----- Data for the task

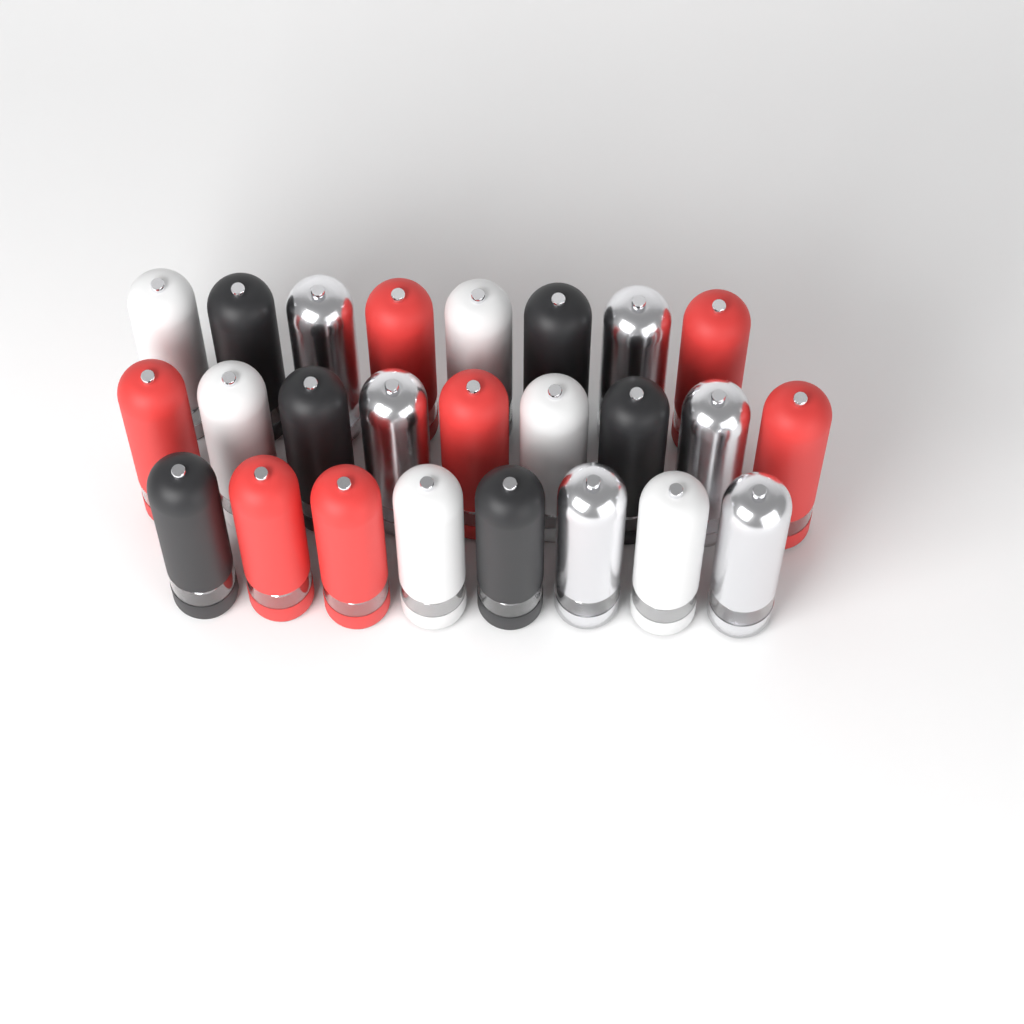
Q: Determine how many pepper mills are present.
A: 25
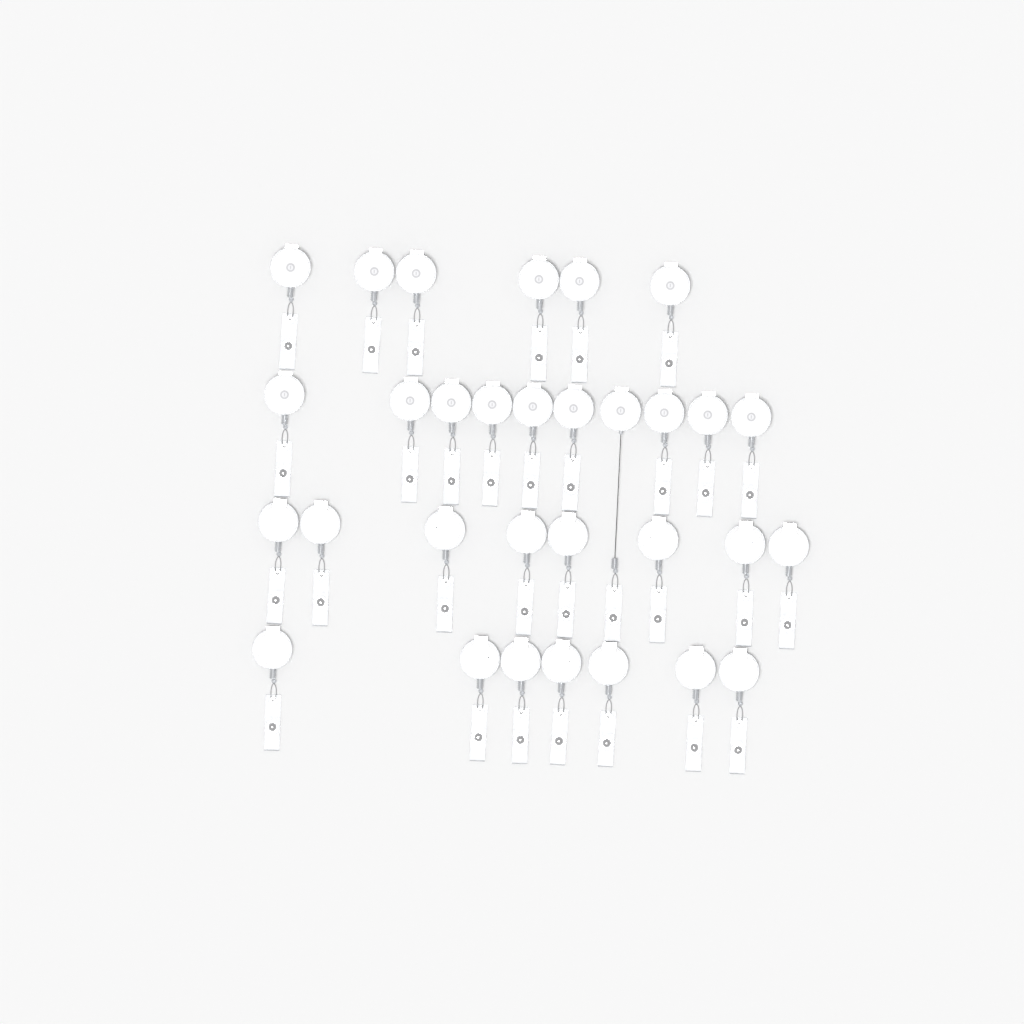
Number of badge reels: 31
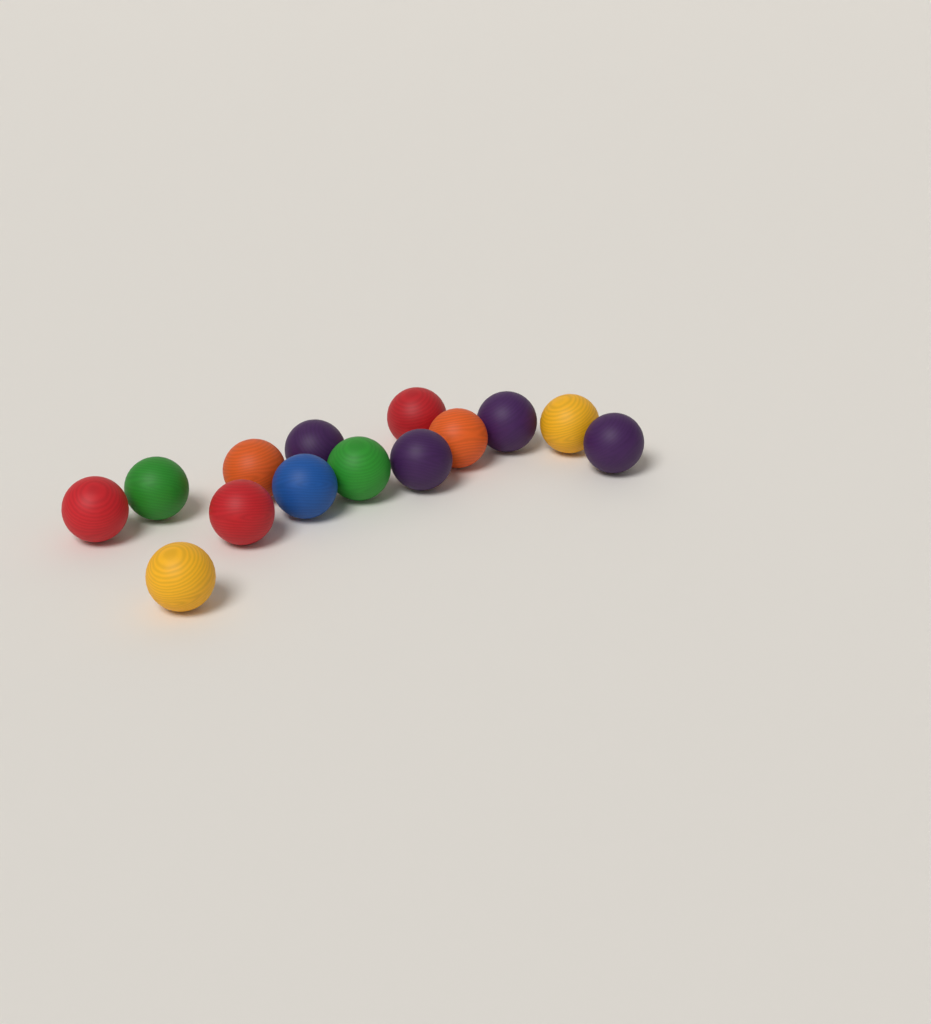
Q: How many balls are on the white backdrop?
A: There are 14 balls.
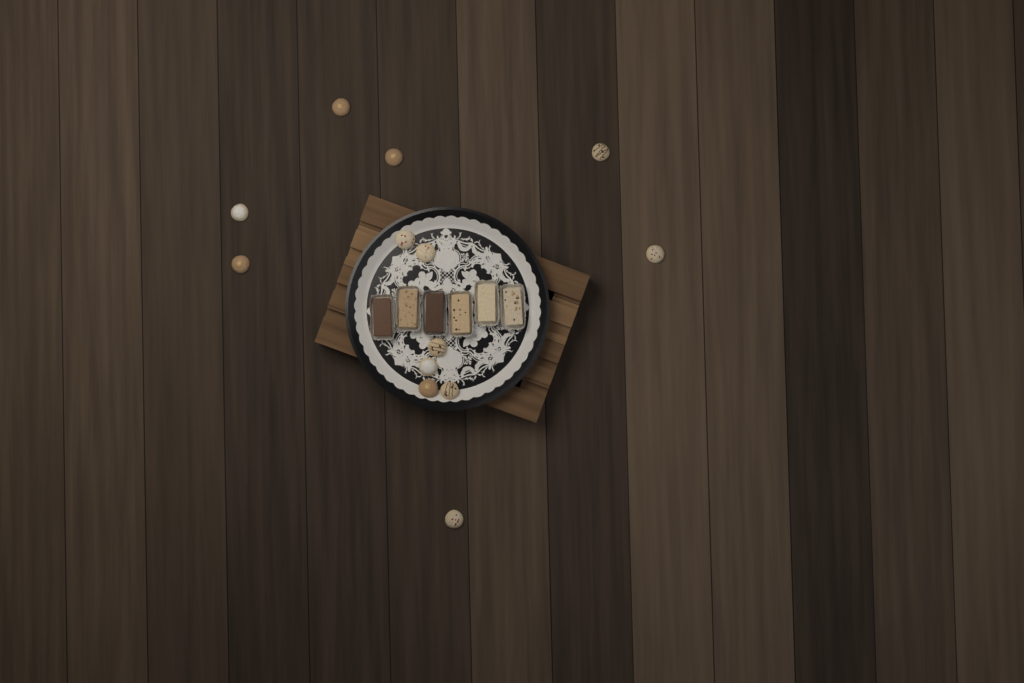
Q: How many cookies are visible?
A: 13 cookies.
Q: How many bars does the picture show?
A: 6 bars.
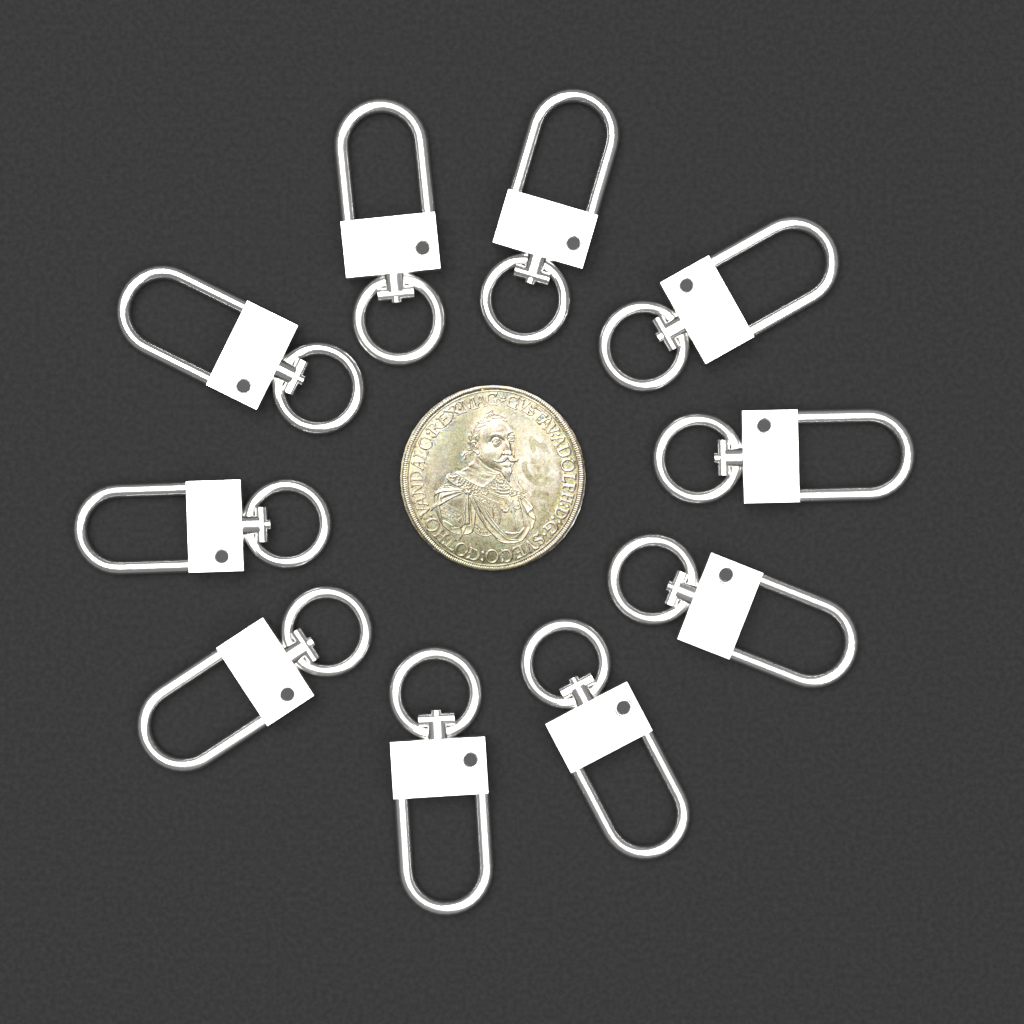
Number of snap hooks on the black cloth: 10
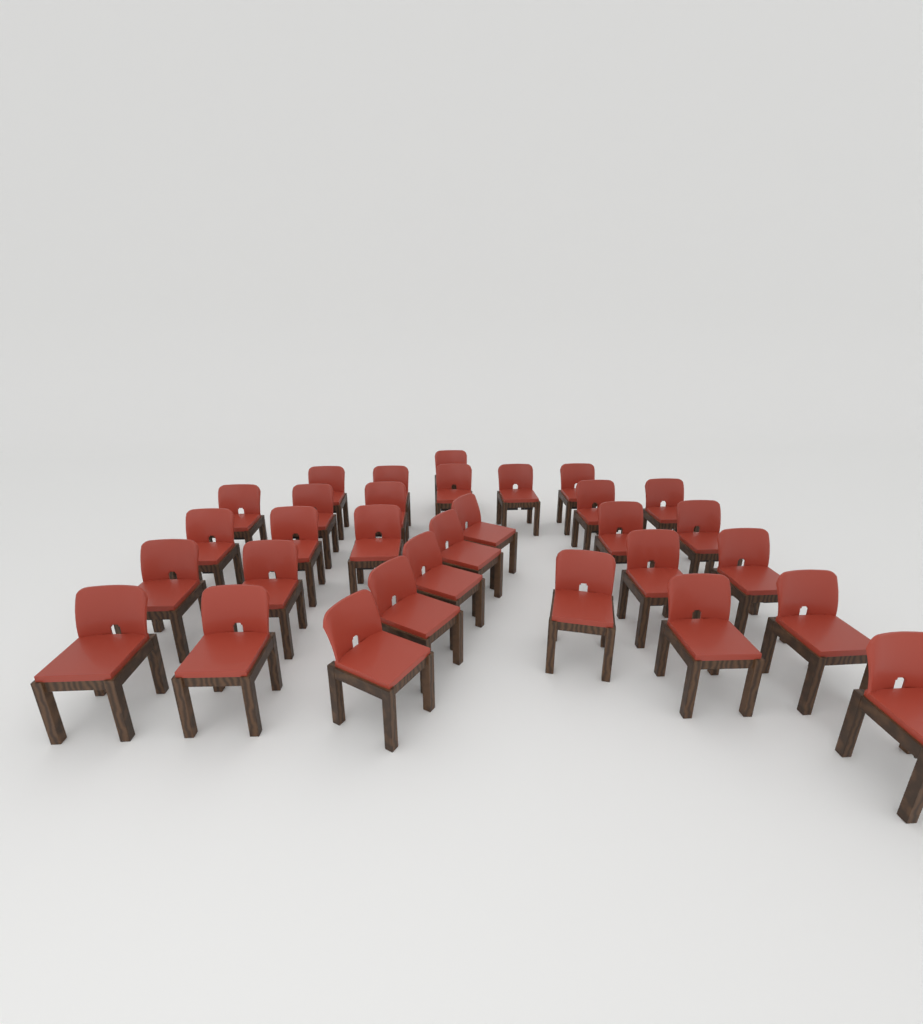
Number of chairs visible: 31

----------

Required work
Copy verbatim the portion of the listing that begins with the line containing "Number of badge reels: 31" and ends with the listing's last line, including both of those lines. Omit the pictures from your copy.

Exercise solution
Number of badge reels: 31
Q: How many balls are on the white backdrop?
A: There are 14 balls.
Q: How many cookies are visible?
A: 13 cookies.
Q: How many bars does the picture show?
A: 6 bars.
Number of snap hooks on the black cloth: 10
Number of chairs visible: 31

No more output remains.